GOAL
Output the records below verbatim, beginning at the line that contains "pose: elev=119.8 azim=13.9" and ending after the line that contains "Dot at: (299, 209)".

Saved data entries
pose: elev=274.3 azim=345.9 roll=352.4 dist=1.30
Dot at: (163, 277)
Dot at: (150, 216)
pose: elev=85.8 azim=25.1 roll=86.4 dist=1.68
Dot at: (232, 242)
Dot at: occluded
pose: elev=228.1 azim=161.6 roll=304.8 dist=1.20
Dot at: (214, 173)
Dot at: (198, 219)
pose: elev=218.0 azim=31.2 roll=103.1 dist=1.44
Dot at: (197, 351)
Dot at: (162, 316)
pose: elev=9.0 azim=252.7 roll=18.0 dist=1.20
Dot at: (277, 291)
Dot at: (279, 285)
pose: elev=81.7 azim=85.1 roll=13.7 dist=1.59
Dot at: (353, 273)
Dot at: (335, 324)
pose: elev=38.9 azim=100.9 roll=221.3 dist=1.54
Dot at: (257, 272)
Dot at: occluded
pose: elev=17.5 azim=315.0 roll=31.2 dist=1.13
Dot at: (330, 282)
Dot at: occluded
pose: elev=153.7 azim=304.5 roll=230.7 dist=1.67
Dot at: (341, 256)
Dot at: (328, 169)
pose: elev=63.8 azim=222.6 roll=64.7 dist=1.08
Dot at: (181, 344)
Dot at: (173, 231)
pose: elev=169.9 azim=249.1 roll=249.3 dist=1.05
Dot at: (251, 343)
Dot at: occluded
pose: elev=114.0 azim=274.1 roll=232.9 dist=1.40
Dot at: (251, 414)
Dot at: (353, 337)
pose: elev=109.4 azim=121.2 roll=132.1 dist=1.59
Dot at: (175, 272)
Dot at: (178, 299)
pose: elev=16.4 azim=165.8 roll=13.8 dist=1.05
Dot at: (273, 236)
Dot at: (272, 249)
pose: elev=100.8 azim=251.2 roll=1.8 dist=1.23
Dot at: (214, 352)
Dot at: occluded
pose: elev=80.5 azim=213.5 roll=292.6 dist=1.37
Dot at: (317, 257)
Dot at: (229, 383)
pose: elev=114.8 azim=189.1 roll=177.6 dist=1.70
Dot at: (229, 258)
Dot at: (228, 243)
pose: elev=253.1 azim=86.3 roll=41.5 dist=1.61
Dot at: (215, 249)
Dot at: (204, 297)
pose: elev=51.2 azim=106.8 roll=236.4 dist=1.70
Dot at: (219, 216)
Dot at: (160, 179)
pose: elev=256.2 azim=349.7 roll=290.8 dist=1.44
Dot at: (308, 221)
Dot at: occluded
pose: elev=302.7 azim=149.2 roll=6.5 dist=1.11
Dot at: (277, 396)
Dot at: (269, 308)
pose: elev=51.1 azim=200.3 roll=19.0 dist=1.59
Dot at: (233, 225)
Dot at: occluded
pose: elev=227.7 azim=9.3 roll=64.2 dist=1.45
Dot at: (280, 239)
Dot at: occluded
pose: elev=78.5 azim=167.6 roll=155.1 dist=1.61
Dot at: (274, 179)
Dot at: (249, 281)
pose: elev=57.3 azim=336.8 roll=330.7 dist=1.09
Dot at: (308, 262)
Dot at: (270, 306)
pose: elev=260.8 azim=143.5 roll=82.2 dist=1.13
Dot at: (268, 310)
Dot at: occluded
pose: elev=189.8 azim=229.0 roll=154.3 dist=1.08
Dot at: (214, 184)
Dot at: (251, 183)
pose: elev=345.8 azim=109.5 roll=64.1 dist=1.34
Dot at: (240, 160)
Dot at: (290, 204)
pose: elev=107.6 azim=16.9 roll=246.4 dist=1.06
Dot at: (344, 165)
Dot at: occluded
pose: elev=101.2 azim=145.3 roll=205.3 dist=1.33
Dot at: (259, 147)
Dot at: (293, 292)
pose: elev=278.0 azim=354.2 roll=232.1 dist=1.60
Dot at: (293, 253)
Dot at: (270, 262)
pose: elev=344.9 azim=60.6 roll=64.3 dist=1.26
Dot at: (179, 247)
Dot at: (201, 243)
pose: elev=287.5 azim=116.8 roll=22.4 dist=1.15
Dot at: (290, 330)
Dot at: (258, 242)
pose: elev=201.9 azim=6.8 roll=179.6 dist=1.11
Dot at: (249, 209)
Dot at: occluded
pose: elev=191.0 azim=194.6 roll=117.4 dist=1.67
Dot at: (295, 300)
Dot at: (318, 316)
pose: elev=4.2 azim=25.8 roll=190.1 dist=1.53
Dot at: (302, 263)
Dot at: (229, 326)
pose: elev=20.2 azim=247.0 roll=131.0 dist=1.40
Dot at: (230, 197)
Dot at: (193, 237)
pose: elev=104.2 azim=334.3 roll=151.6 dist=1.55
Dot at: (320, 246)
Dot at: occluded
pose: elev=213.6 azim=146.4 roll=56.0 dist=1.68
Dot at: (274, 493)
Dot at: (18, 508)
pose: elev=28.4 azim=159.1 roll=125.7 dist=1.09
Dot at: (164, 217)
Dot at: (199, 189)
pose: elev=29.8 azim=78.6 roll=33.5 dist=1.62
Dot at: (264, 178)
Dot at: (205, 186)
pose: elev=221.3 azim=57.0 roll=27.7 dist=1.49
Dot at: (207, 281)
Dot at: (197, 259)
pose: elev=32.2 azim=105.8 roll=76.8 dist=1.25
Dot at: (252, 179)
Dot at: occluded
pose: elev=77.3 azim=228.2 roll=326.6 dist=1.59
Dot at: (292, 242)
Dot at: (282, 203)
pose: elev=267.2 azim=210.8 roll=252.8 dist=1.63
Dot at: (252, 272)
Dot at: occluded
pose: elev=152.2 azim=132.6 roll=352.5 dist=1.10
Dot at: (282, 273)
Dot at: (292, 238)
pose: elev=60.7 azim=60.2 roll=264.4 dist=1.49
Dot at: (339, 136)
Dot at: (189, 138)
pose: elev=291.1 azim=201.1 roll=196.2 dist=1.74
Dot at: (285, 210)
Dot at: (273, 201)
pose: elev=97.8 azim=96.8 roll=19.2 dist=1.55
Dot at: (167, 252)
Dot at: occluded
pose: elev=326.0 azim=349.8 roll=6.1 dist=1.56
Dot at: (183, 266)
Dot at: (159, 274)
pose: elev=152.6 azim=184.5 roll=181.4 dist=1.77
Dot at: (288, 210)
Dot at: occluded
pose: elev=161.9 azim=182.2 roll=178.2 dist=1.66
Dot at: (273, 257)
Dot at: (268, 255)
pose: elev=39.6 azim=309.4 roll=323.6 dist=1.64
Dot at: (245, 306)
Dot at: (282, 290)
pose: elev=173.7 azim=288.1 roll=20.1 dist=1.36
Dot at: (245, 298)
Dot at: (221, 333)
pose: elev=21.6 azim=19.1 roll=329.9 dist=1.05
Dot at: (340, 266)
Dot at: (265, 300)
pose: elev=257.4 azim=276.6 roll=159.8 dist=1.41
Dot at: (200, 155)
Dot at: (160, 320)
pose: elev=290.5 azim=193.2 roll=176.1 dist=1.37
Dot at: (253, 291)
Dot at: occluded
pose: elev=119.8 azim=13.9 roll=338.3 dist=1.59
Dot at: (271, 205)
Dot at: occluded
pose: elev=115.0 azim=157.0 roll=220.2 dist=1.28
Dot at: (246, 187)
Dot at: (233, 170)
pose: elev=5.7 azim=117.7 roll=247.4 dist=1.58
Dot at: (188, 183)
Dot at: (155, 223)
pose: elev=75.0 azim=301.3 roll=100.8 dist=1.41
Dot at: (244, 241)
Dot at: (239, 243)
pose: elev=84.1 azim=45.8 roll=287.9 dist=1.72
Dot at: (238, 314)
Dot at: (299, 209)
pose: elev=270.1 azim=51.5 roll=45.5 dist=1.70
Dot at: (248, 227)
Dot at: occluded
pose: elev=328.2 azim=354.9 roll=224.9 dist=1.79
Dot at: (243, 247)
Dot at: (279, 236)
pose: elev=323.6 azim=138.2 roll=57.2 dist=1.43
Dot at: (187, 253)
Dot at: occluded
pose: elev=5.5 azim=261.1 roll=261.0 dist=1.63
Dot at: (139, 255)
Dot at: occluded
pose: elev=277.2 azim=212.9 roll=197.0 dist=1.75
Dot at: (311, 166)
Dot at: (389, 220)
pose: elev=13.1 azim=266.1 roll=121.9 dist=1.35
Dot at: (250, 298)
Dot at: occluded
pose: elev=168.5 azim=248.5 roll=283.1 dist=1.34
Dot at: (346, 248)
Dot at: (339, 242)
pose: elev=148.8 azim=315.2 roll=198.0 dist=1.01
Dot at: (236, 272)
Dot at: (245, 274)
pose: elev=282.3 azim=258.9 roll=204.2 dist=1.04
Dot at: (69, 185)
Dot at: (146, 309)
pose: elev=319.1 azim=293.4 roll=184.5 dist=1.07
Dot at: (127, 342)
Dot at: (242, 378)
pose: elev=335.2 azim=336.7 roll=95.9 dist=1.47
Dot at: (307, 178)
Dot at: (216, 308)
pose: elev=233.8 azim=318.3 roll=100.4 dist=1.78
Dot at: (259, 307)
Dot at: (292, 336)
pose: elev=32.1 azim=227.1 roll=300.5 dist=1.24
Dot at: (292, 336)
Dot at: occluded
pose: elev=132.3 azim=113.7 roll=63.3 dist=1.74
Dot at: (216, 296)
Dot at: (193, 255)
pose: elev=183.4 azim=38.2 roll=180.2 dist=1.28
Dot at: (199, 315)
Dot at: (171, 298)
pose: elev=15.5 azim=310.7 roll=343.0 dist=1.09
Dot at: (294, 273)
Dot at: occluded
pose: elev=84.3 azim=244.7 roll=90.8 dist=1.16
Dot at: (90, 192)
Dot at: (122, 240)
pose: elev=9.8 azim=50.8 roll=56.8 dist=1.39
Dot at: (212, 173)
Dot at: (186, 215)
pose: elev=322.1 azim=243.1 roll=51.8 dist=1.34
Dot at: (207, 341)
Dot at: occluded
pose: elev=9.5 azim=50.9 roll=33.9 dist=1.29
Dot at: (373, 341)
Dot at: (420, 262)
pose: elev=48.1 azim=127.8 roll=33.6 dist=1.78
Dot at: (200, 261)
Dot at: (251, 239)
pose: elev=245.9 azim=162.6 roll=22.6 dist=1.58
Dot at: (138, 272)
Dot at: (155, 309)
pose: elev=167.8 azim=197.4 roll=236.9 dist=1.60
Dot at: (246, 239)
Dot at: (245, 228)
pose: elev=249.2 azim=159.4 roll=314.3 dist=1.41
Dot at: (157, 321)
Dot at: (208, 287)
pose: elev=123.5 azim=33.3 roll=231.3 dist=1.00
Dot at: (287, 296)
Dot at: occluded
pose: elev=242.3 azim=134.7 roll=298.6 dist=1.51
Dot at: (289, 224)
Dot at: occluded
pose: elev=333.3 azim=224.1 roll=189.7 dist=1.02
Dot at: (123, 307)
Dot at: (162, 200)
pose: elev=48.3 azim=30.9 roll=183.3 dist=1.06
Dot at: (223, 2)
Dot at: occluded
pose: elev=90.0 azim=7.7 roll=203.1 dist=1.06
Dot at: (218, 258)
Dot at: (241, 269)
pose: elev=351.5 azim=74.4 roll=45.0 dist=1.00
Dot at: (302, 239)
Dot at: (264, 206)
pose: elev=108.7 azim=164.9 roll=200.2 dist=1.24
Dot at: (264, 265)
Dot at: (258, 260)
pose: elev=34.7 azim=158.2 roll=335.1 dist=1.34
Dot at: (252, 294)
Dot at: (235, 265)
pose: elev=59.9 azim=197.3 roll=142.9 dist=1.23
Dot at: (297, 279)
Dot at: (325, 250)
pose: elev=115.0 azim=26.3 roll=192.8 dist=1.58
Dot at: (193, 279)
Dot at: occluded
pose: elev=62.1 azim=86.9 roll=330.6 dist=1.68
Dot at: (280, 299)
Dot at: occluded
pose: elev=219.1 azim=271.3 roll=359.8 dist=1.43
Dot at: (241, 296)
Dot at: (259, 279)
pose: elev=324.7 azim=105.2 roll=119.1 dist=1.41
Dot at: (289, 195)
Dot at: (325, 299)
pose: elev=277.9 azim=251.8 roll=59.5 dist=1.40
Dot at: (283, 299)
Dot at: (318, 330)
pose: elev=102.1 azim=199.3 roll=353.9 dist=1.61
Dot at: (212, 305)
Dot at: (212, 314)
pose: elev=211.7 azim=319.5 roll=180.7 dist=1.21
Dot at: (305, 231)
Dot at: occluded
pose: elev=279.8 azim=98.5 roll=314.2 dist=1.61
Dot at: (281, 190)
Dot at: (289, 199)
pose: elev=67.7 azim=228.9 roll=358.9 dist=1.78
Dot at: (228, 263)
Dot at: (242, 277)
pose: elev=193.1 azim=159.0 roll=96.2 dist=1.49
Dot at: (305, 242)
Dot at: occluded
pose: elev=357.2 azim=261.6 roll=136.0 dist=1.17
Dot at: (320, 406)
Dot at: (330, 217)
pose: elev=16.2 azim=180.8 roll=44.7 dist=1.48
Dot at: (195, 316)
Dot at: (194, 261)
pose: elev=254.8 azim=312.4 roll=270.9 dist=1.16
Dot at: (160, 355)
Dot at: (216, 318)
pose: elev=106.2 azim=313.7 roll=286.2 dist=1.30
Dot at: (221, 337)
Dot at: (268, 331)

THE RESULT
pose: elev=119.8 azim=13.9 roll=338.3 dist=1.59
Dot at: (271, 205)
Dot at: occluded
pose: elev=115.0 azim=157.0 roll=220.2 dist=1.28
Dot at: (246, 187)
Dot at: (233, 170)
pose: elev=5.7 azim=117.7 roll=247.4 dist=1.58
Dot at: (188, 183)
Dot at: (155, 223)
pose: elev=75.0 azim=301.3 roll=100.8 dist=1.41
Dot at: (244, 241)
Dot at: (239, 243)
pose: elev=84.1 azim=45.8 roll=287.9 dist=1.72
Dot at: (238, 314)
Dot at: (299, 209)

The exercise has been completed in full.